Rothy’s, an American direct-to-consumer “D2C” shoe manufacturer that’s made a name for itself selling machine-washable shoes made out of recycled…

Rothy’s, an American direct-to-consumer “D2C” shoe manufacturer that’s made a name for itself selling machine-washable shoes made out of recycled plastic, has gotten a big investment from Alpargatas, a publicly-traded Brazilian shoe maker best known for its Havaianas brand of flip-flops. Alpargatas will invest $475mn in exchange for a 49.9% stake in Rothy’s, plus the option to acquire the remaining 51.1% stake at will for a specific period. 

The investment is divided into two tranches; $200mn that’ll go to Rothy’s as working capital and $275mn to buy shares from existing shareholders including Rothy’s founders. The investment values Rothy’s at $1bn, marking a solid exit for a shoe brand founded barely a decade ago.

  • Rothy’s is among the crop of direct-to-consumer retailers making waves in the US. It has captured a niche of the footwear market with a focus on sustainability, in contrast to the massive environmental pollution the fashion industry is notorious for. 

 

  • Rothy’s makes footwear from recycled plastic material that’s melted into pellets and stretched into fibers, in combination with recycled foam and recycled rubber soles. The company initially focused on women shoes, but has branched out into men’s and children’s. It also began selling handbags last year.

 

  • Rothy’s is similar to Allbirds (NASDAQ: BIRD), another sustainable footwear maker which debuted on the public markets this year. Both companies run low-cost factories in China, from which they ship their shoes to western markets at a healthy markup. They also spend big on marketing and branding, which is the primary success ingredient in a sea of many D2C startups. 

 

  • Rothy’s is a digital-first business, with 98% of its sales online and just 2% from physical stores (according to its statement). The company claims to have over 2 million customers. 

Alpargatas S.A (BVMF: ALPA4) is a Brazilian conglomerate of global footwear brands, including the Havaianas and Dupe brands of flip-flops and sandals, and Osklen sneakers. Rothy’s will be the company’s fourth brand in which it’ll hold just shy of a majority stake.

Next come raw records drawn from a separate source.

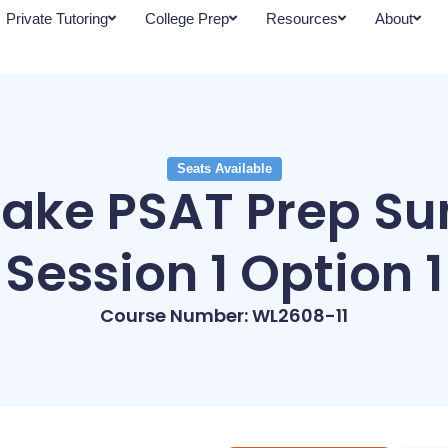
Private Tutoring
College Prep
Resources
About
Seats Available
lake PSAT Prep S
Session 1 Option 1
Course Number: WL2608-11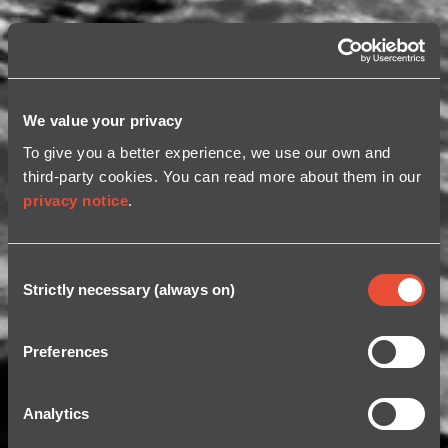
We value your privacy
To give you a better experience, we use our own and
third-party cookies. You can read more about them in our
privacy notice
.
Consent
Strictly necessary (always on)
Selection
Preferences
Analytics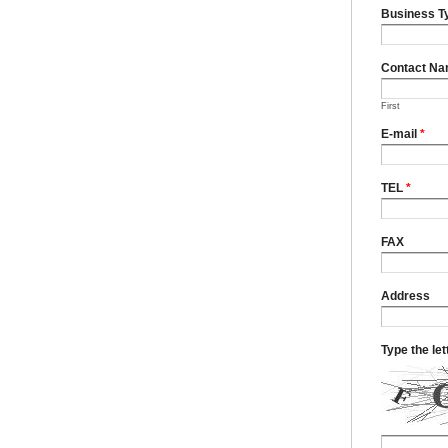
Business T
Contact N
First
E-mail
*
TEL
*
FAX
Address
Type the le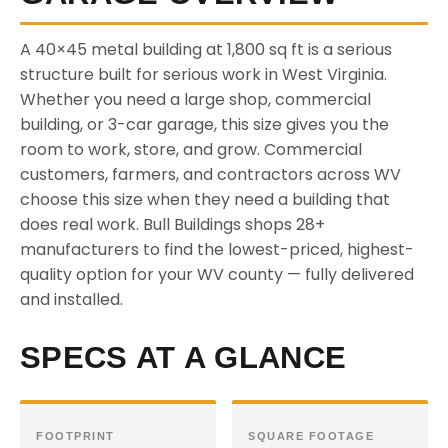
A 40×45 metal building at 1,800 sq ft is a serious
structure built for serious work in West Virginia.
Whether you need a large shop, commercial
building, or 3-car garage, this size gives you the
room to work, store, and grow. Commercial
customers, farmers, and contractors across WV
choose this size when they need a building that
does real work. Bull Buildings shops 28+
manufacturers to find the lowest-priced, highest-
quality option for your WV county — fully delivered
and installed.
SPECS AT A GLANCE
FOOTPRINT
SQUARE FOOTAGE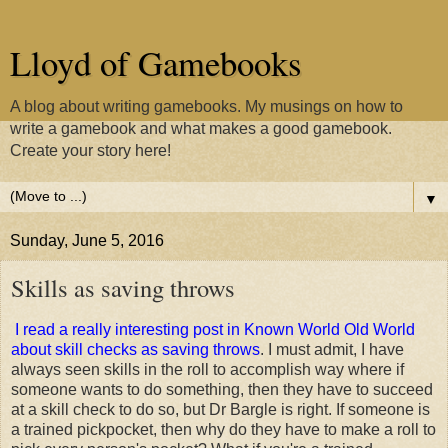
Lloyd of Gamebooks
A blog about writing gamebooks. My musings on how to
write a gamebook and what makes a good gamebook.
Create your story here!
▼
Sunday, June 5, 2016
Skills as saving throws
I read a really interesting post in Known World Old World
about skill checks as saving throws
. I must admit, I have
always seen skills in the roll to accomplish way where if
someone wants to do something, then they have to succeed
at a skill check to do so, but Dr Bargle is right. If someone is
a trained pickpocket, then why do they have to make a roll to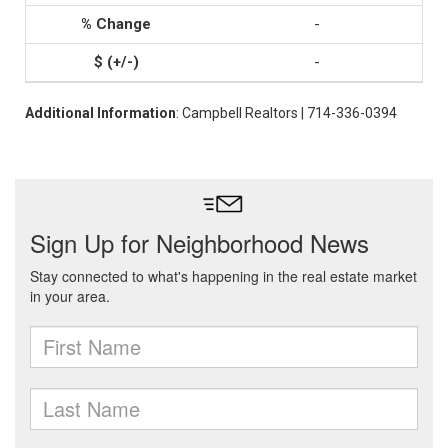
-
-
Additional Information
: Campbell Realtors | 714-336-0394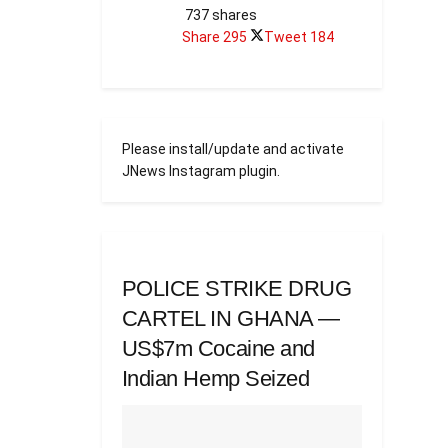
737 shares
Share
295
Tweet
184
Please install/update and activate
JNews Instagram plugin.
POLICE STRIKE DRUG
CARTEL IN GHANA —
US$7m Cocaine and
Indian Hemp Seized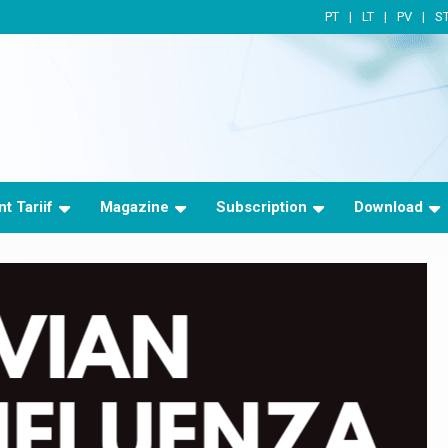
PT
LT
PV
S
t Tariif
Magazine
Subscription
Download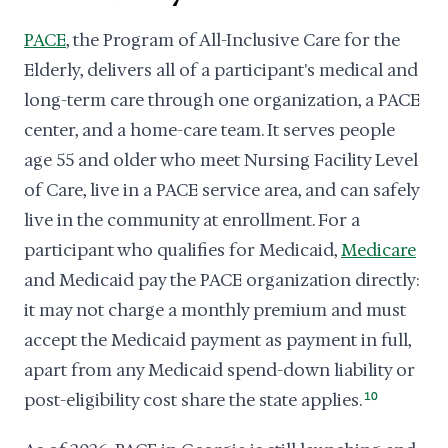
PACE
, the Program of All-Inclusive Care for the
Elderly, delivers all of a participant's medical and
long-term care through one organization, a PACE
center, and a home-care team. It serves people
age 55 and older who meet Nursing Facility Level
of Care, live in a PACE service area, and can safely
live in the community at enrollment. For a
participant who qualifies for Medicaid,
Medicare
and Medicaid pay the PACE organization directly:
it may not charge a monthly premium and must
accept the Medicaid payment as payment in full,
apart from any Medicaid spend-down liability or
post-eligibility cost share the state applies.
10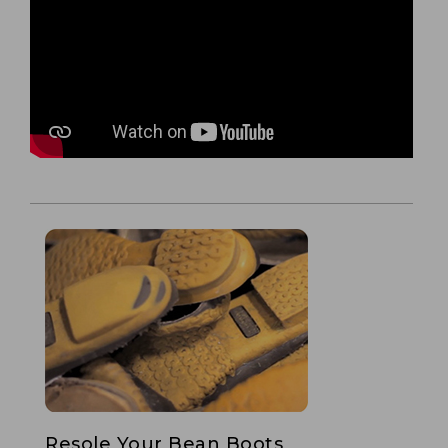
Resole Your Bean Boots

Furthermore, Alpargatas has the option to acquire the remaining Rothy’s shares up to four years after completing its first investment. 

The shareholders benefitting from the investment includes Rothy’s co-founders (Roth Martin and Stephen Hawthornthwaite) and VCs such as Lightspeed Ventures and M13, who’ll split the $275mn money pot. The founders will retain some equity stake thereafter, as is usual with deals of this sort. Rothy’s has raised around $40mn from VCs to date. 

  • Rothy’s success symbolizes the increasing attraction towards brands with a social appeal, particularly sustainability in the wake of major climate change awareness. Consumers, especially millennials, are gearing towards eco-friendliness when making everyday purchases, and brands like Rothy’s are well-positioned to ride this wave in the coming years. 

 

  • Brazil’s Alpargatas is spending the equivalent of 13x its annual profit (in 2020) to buy a half stake in Rothy’s, not to talk of what it may spend if it decides to exercise the option of buying the remaining half.  Such a high price shows urgency on the side of the Brazilian footwear conglomerate, and that it really wants Rothy’s on its side.